Pour peindre de tous ses yeux, Urban parcourt les villes et les banlieues de France et d'Amérique, avec pour seul bagage son carnet de croquis. Pas de lourdes valises à traîner dans les aéroports, mais des centaines d'esquisses de modestes réverbères, de bâtiments, de ponts gigantesques et d'usines abandonnées à la rouille, un style urbain, avec des bleus vifs du ciel percute le gris délavé de l'armature imposante. "On se souvient d'un ciel traversé d'un trait d'avion que l'on admirait lorsque nous étions enfants, de grands voyages en pointant le nez en direction de l'espace", raconte l'artiste.

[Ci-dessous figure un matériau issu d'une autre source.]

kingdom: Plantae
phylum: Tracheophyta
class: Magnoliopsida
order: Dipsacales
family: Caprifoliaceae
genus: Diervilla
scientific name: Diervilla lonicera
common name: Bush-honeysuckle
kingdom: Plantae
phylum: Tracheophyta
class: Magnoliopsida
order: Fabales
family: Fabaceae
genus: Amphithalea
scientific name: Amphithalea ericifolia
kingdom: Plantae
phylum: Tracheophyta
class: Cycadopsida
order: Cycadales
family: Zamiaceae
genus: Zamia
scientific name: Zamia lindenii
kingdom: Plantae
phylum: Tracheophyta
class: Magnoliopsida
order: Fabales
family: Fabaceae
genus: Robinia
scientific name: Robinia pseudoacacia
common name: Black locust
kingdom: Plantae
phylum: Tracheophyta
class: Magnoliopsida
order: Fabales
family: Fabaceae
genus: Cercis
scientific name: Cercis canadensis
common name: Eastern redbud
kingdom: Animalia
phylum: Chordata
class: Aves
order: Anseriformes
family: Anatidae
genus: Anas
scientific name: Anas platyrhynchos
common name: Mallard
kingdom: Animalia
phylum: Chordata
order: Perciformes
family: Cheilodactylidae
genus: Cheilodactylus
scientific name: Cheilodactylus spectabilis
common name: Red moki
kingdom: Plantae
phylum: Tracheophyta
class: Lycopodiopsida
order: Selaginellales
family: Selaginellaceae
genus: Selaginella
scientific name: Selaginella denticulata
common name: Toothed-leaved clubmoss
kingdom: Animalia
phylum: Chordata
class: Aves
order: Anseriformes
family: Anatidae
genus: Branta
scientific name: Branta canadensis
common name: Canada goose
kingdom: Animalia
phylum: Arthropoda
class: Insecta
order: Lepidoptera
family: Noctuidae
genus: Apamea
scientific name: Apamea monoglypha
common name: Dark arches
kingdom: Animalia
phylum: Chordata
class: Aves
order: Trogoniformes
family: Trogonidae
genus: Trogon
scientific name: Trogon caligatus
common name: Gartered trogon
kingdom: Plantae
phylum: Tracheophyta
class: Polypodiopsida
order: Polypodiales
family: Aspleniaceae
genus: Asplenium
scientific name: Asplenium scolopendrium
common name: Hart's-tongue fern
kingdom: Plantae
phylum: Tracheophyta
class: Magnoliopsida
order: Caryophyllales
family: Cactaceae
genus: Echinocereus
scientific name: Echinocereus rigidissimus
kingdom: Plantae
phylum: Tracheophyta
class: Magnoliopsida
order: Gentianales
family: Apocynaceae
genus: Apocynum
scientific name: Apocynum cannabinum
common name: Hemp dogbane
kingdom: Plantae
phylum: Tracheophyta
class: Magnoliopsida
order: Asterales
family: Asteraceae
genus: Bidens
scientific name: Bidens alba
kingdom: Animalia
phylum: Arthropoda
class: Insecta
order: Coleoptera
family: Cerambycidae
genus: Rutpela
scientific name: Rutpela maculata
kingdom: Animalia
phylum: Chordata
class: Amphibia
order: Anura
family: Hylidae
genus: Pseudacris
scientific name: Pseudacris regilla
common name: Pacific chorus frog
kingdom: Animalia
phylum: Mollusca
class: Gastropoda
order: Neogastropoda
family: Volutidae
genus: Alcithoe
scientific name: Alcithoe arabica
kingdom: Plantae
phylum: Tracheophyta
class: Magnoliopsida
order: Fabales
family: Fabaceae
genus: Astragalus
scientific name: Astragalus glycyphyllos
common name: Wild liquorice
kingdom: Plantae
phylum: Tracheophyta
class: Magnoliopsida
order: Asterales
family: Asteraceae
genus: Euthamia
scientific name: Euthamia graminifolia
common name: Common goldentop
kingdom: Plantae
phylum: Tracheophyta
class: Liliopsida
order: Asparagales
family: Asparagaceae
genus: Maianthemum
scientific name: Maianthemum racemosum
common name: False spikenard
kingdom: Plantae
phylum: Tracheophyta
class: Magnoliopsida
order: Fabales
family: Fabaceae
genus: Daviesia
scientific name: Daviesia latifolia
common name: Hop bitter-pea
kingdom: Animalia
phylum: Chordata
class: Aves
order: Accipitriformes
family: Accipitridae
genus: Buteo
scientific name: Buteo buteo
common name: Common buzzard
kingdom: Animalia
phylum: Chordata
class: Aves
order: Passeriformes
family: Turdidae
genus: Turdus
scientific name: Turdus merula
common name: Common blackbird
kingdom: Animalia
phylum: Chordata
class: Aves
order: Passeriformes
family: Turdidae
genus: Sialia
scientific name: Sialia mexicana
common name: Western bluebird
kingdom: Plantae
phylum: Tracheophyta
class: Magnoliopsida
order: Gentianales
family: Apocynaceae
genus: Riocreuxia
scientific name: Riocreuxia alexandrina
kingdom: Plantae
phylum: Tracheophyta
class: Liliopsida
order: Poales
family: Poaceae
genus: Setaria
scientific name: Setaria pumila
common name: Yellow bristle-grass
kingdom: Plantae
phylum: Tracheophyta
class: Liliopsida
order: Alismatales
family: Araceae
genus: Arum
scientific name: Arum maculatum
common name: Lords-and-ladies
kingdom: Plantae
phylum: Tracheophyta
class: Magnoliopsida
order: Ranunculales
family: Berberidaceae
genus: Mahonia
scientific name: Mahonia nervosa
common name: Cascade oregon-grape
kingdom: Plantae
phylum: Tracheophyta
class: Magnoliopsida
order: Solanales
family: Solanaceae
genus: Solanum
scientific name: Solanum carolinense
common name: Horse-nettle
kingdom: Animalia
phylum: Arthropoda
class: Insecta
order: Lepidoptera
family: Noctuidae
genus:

A cet instant précis, la symbiose entre nature et béton transforme l'insignifiante structure urbaine en véritable oeuvre. " Les bétons d'Urban ne sont pas gris, ils inondent d'une clarté que l'on avait peut-être ignorée, on s'y arrête, surpris de l'esthétique de cette architecture très réaliste", note sa collaboratrice. Pas seulement des paysages urbains, des rues et des hommes, peint en noir et blanc représentants "des hommes pressés dans les lueurs blafardes du petit matin. Happés par la grande ville, ils se reflètent à peine dans le macadam luisant de pluie. Ils traduisent notre position dans la société en tant qu'individus."Cette année, l'artiste présente essentiellement des noirs et blancs dans son atelier, avec des maisons éclairées par un lampadaire, la nuit, des noirs mats et profonds, de grandes toiles verticales présentant des hommes pressés qui s'engouffrent dans des rues New-Yorkaises avec des perspectives vertigineuses.
Certes, une ambiance urbaine mais sans laisser apparaître le stress de la vie urbaine, des moments choisis par l'artiste qui finalement nous dépaysent, vue de notre petit bout de campagne et de notre bord de mer.